- _Your instructions_:
Put every line of the material below into a Markdown table with two columns, Row and Line, giving each line its row number and leaving out any blank lines.

_ _ _ _

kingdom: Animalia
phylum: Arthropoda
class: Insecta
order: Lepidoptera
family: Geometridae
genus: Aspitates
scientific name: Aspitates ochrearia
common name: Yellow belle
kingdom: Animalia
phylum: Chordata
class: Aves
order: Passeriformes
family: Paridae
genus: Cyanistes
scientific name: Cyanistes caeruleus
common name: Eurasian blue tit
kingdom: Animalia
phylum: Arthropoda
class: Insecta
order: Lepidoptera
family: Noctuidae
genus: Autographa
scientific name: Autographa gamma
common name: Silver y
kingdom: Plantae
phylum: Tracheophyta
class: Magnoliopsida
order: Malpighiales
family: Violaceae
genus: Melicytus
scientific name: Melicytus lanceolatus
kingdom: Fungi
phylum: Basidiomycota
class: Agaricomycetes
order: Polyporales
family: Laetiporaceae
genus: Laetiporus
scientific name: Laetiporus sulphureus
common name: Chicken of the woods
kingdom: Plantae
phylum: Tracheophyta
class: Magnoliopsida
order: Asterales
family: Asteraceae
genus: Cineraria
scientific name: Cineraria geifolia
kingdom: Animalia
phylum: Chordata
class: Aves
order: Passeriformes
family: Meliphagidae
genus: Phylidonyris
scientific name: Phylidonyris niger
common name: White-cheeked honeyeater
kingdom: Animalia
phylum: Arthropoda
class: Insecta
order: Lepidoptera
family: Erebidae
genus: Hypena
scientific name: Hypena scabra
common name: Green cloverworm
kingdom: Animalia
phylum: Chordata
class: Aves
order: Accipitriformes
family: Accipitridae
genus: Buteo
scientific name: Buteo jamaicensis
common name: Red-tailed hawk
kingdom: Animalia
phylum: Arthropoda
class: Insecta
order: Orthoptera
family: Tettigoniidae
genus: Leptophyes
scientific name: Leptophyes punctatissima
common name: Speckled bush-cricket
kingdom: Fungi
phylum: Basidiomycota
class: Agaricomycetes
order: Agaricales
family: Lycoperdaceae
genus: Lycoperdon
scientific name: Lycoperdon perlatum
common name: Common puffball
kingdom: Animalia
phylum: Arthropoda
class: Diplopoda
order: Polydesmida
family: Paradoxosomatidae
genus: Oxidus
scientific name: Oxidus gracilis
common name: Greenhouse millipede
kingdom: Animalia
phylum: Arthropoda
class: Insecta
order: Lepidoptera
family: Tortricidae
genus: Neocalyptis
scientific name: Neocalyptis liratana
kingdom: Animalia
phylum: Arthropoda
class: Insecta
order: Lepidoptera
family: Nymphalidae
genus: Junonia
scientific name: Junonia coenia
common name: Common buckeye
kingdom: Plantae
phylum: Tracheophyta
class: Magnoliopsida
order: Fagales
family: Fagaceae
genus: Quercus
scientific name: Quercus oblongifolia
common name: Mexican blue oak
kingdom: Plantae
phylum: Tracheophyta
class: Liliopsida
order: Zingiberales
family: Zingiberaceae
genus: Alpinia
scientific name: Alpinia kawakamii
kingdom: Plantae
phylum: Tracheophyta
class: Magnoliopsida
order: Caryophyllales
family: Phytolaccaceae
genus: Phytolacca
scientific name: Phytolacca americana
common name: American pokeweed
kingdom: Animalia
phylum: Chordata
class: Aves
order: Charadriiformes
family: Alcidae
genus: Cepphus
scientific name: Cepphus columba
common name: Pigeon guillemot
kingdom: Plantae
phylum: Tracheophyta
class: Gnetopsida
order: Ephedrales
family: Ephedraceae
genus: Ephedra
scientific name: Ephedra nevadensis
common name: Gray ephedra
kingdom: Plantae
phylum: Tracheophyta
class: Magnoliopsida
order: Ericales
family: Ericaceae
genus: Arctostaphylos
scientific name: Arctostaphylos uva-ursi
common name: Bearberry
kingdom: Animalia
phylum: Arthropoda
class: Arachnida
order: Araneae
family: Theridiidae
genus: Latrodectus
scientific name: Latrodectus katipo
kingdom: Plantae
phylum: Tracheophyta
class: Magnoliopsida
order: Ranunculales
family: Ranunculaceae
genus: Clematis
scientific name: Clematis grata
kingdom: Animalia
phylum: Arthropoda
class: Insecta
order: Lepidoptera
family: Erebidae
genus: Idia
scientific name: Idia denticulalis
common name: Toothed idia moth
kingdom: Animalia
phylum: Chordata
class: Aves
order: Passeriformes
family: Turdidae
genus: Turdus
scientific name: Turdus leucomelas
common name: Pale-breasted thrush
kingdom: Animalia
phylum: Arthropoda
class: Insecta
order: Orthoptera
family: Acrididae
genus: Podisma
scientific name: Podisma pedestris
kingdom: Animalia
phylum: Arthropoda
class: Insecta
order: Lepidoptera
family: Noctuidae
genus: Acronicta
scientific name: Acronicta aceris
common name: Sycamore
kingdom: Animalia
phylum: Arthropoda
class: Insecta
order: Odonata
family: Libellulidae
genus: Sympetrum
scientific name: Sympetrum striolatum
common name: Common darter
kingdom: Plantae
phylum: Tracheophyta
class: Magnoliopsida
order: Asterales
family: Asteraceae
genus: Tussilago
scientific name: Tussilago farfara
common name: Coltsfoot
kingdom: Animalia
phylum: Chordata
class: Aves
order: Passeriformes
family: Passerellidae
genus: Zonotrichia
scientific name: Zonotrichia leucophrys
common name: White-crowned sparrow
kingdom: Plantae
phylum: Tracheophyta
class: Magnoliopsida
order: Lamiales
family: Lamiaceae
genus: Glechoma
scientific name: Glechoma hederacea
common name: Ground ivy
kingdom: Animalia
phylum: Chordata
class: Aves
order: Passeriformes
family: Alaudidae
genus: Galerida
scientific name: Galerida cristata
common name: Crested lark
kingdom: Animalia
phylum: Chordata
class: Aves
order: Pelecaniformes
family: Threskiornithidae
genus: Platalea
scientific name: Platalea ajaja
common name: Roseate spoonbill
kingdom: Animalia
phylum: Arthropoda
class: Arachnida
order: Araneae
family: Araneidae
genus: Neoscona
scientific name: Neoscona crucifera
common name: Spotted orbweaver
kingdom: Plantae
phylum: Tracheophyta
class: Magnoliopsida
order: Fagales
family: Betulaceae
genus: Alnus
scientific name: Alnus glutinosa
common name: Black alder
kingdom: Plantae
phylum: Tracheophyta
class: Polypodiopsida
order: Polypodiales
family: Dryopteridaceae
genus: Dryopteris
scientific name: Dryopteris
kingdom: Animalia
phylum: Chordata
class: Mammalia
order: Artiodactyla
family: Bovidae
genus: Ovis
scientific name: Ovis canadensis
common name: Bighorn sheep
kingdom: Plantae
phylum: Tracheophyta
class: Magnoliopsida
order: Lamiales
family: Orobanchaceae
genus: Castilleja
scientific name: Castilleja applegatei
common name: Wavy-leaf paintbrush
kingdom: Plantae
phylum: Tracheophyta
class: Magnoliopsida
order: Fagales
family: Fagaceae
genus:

_ _ _ _

- _Solution_:
| Row | Line |
|---|---|
| 1 | kingdom: Animalia |
| 2 | phylum: Arthropoda |
| 3 | class: Insecta |
| 4 | order: Lepidoptera |
| 5 | family: Geometridae |
| 6 | genus: Aspitates |
| 7 | scientific name: Aspitates ochrearia |
| 8 | common name: Yellow belle |
| 9 | kingdom: Animalia |
| 10 | phylum: Chordata |
| 11 | class: Aves |
| 12 | order: Passeriformes |
| 13 | family: Paridae |
| 14 | genus: Cyanistes |
| 15 | scientific name: Cyanistes caeruleus |
| 16 | common name: Eurasian blue tit |
| 17 | kingdom: Animalia |
| 18 | phylum: Arthropoda |
| 19 | class: Insecta |
| 20 | order: Lepidoptera |
| 21 | family: Noctuidae |
| 22 | genus: Autographa |
| 23 | scientific name: Autographa gamma |
| 24 | common name: Silver y |
| 25 | kingdom: Plantae |
| 26 | phylum: Tracheophyta |
| 27 | class: Magnoliopsida |
| 28 | order: Malpighiales |
| 29 | family: Violaceae |
| 30 | genus: Melicytus |
| 31 | scientific name: Melicytus lanceolatus |
| 32 | kingdom: Fungi |
| 33 | phylum: Basidiomycota |
| 34 | class: Agaricomycetes |
| 35 | order: Polyporales |
| 36 | family: Laetiporaceae |
| 37 | genus: Laetiporus |
| 38 | scientific name: Laetiporus sulphureus |
| 39 | common name: Chicken of the woods |
| 40 | kingdom: Plantae |
| 41 | phylum: Tracheophyta |
| 42 | class: Magnoliopsida |
| 43 | order: Asterales |
| 44 | family: Asteraceae |
| 45 | genus: Cineraria |
| 46 | scientific name: Cineraria geifolia |
| 47 | kingdom: Animalia |
| 48 | phylum: Chordata |
| 49 | class: Aves |
| 50 | order: Passeriformes |
| 51 | family: Meliphagidae |
| 52 | genus: Phylidonyris |
| 53 | scientific name: Phylidonyris niger |
| 54 | common name: White-cheeked honeyeater |
| 55 | kingdom: Animalia |
| 56 | phylum: Arthropoda |
| 57 | class: Insecta |
| 58 | order: Lepidoptera |
| 59 | family: Erebidae |
| 60 | genus: Hypena |
| 61 | scientific name: Hypena scabra |
| 62 | common name: Green cloverworm |
| 63 | kingdom: Animalia |
| 64 | phylum: Chordata |
| 65 | class: Aves |
| 66 | order: Accipitriformes |
| 67 | family: Accipitridae |
| 68 | genus: Buteo |
| 69 | scientific name: Buteo jamaicensis |
| 70 | common name: Red-tailed hawk |
| 71 | kingdom: Animalia |
| 72 | phylum: Arthropoda |
| 73 | class: Insecta |
| 74 | order: Orthoptera |
| 75 | family: Tettigoniidae |
| 76 | genus: Leptophyes |
| 77 | scientific name: Leptophyes punctatissima |
| 78 | common name: Speckled bush-cricket |
| 79 | kingdom: Fungi |
| 80 | phylum: Basidiomycota |
| 81 | class: Agaricomycetes |
| 82 | order: Agaricales |
| 83 | family: Lycoperdaceae |
| 84 | genus: Lycoperdon |
| 85 | scientific name: Lycoperdon perlatum |
| 86 | common name: Common puffball |
| 87 | kingdom: Animalia |
| 88 | phylum: Arthropoda |
| 89 | class: Diplopoda |
| 90 | order: Polydesmida |
| 91 | family: Paradoxosomatidae |
| 92 | genus: Oxidus |
| 93 | scientific name: Oxidus gracilis |
| 94 | common name: Greenhouse millipede |
| 95 | kingdom: Animalia |
| 96 | phylum: Arthropoda |
| 97 | class: Insecta |
| 98 | order: Lepidoptera |
| 99 | family: Tortricidae |
| 100 | genus: Neocalyptis |
| 101 | scientific name: Neocalyptis liratana |
| 102 | kingdom: Animalia |
| 103 | phylum: Arthropoda |
| 104 | class: Insecta |
| 105 | order: Lepidoptera |
| 106 | family: Nymphalidae |
| 107 | genus: Junonia |
| 108 | scientific name: Junonia coenia |
| 109 | common name: Common buckeye |
| 110 | kingdom: Plantae |
| 111 | phylum: Tracheophyta |
| 112 | class: Magnoliopsida |
| 113 | order: Fagales |
| 114 | family: Fagaceae |
| 115 | genus: Quercus |
| 116 | scientific name: Quercus oblongifolia |
| 117 | common name: Mexican blue oak |
| 118 | kingdom: Plantae |
| 119 | phylum: Tracheophyta |
| 120 | class: Liliopsida |
| 121 | order: Zingiberales |
| 122 | family: Zingiberaceae |
| 123 | genus: Alpinia |
| 124 | scientific name: Alpinia kawakamii |
| 125 | kingdom: Plantae |
| 126 | phylum: Tracheophyta |
| 127 | class: Magnoliopsida |
| 128 | order: Caryophyllales |
| 129 | family: Phytolaccaceae |
| 130 | genus: Phytolacca |
| 131 | scientific name: Phytolacca americana |
| 132 | common name: American pokeweed |
| 133 | kingdom: Animalia |
| 134 | phylum: Chordata |
| 135 | class: Aves |
| 136 | order: Charadriiformes |
| 137 | family: Alcidae |
| 138 | genus: Cepphus |
| 139 | scientific name: Cepphus columba |
| 140 | common name: Pigeon guillemot |
| 141 | kingdom: Plantae |
| 142 | phylum: Tracheophyta |
| 143 | class: Gnetopsida |
| 144 | order: Ephedrales |
| 145 | family: Ephedraceae |
| 146 | genus: Ephedra |
| 147 | scientific name: Ephedra nevadensis |
| 148 | common name: Gray ephedra |
| 149 | kingdom: Plantae |
| 150 | phylum: Tracheophyta |
| 151 | class: Magnoliopsida |
| 152 | order: Ericales |
| 153 | family: Ericaceae |
| 154 | genus: Arctostaphylos |
| 155 | scientific name: Arctostaphylos uva-ursi |
| 156 | common name: Bearberry |
| 157 | kingdom: Animalia |
| 158 | phylum: Arthropoda |
| 159 | class: Arachnida |
| 160 | order: Araneae |
| 161 | family: Theridiidae |
| 162 | genus: Latrodectus |
| 163 | scientific name: Latrodectus katipo |
| 164 | kingdom: Plantae |
| 165 | phylum: Tracheophyta |
| 166 | class: Magnoliopsida |
| 167 | order: Ranunculales |
| 168 | family: Ranunculaceae |
| 169 | genus: Clematis |
| 170 | scientific name: Clematis grata |
| 171 | kingdom: Animalia |
| 172 | phylum: Arthropoda |
| 173 | class: Insecta |
| 174 | order: Lepidoptera |
| 175 | family: Erebidae |
| 176 | genus: Idia |
| 177 | scientific name: Idia denticulalis |
| 178 | common name: Toothed idia moth |
| 179 | kingdom: Animalia |
| 180 | phylum: Chordata |
| 181 | class: Aves |
| 182 | order: Passeriformes |
| 183 | family: Turdidae |
| 184 | genus: Turdus |
| 185 | scientific name: Turdus leucomelas |
| 186 | common name: Pale-breasted thrush |
| 187 | kingdom: Animalia |
| 188 | phylum: Arthropoda |
| 189 | class: Insecta |
| 190 | order: Orthoptera |
| 191 | family: Acrididae |
| 192 | genus: Podisma |
| 193 | scientific name: Podisma pedestris |
| 194 | kingdom: Animalia |
| 195 | phylum: Arthropoda |
| 196 | class: Insecta |
| 197 | order: Lepidoptera |
| 198 | family: Noctuidae |
| 199 | genus: Acronicta |
| 200 | scientific name: Acronicta aceris |
| 201 | common name: Sycamore |
| 202 | kingdom: Animalia |
| 203 | phylum: Arthropoda |
| 204 | class: Insecta |
| 205 | order: Odonata |
| 206 | family: Libellulidae |
| 207 | genus: Sympetrum |
| 208 | scientific name: Sympetrum striolatum |
| 209 | common name: Common darter |
| 210 | kingdom: Plantae |
| 211 | phylum: Tracheophyta |
| 212 | class: Magnoliopsida |
| 213 | order: Asterales |
| 214 | family: Asteraceae |
| 215 | genus: Tussilago |
| 216 | scientific name: Tussilago farfara |
| 217 | common name: Coltsfoot |
| 218 | kingdom: Animalia |
| 219 | phylum: Chordata |
| 220 | class: Aves |
| 221 | order: Passeriformes |
| 222 | family: Passerellidae |
| 223 | genus: Zonotrichia |
| 224 | scientific name: Zonotrichia leucophrys |
| 225 | common name: White-crowned sparrow |
| 226 | kingdom: Plantae |
| 227 | phylum: Tracheophyta |
| 228 | class: Magnoliopsida |
| 229 | order: Lamiales |
| 230 | family: Lamiaceae |
| 231 | genus: Glechoma |
| 232 | scientific name: Glechoma hederacea |
| 233 | common name: Ground ivy |
| 234 | kingdom: Animalia |
| 235 | phylum: Chordata |
| 236 | class: Aves |
| 237 | order: Passeriformes |
| 238 | family: Alaudidae |
| 239 | genus: Galerida |
| 240 | scientific name: Galerida cristata |
| 241 | common name: Crested lark |
| 242 | kingdom: Animalia |
| 243 | phylum: Chordata |
| 244 | class: Aves |
| 245 | order: Pelecaniformes |
| 246 | family: Threskiornithidae |
| 247 | genus: Platalea |
| 248 | scientific name: Platalea ajaja |
| 249 | common name: Roseate spoonbill |
| 250 | kingdom: Animalia |
| 251 | phylum: Arthropoda |
| 252 | class: Arachnida |
| 253 | order: Araneae |
| 254 | family: Araneidae |
| 255 | genus: Neoscona |
| 256 | scientific name: Neoscona crucifera |
| 257 | common name: Spotted orbweaver |
| 258 | kingdom: Plantae |
| 259 | phylum: Tracheophyta |
| 260 | class: Magnoliopsida |
| 261 | order: Fagales |
| 262 | family: Betulaceae |
| 263 | genus: Alnus |
| 264 | scientific name: Alnus glutinosa |
| 265 | common name: Black alder |
| 266 | kingdom: Plantae |
| 267 | phylum: Tracheophyta |
| 268 | class: Polypodiopsida |
| 269 | order: Polypodiales |
| 270 | family: Dryopteridaceae |
| 271 | genus: Dryopteris |
| 272 | scientific name: Dryopteris |
| 273 | kingdom: Animalia |
| 274 | phylum: Chordata |
| 275 | class: Mammalia |
| 276 | order: Artiodactyla |
| 277 | family: Bovidae |
| 278 | genus: Ovis |
| 279 | scientific name: Ovis canadensis |
| 280 | common name: Bighorn sheep |
| 281 | kingdom: Plantae |
| 282 | phylum: Tracheophyta |
| 283 | class: Magnoliopsida |
| 284 | order: Lamiales |
| 285 | family: Orobanchaceae |
| 286 | genus: Castilleja |
| 287 | scientific name: Castilleja applegatei |
| 288 | common name: Wavy-leaf paintbrush |
| 289 | kingdom: Plantae |
| 290 | phylum: Tracheophyta |
| 291 | class: Magnoliopsida |
| 292 | order: Fagales |
| 293 | family: Fagaceae |
| 294 | genus: |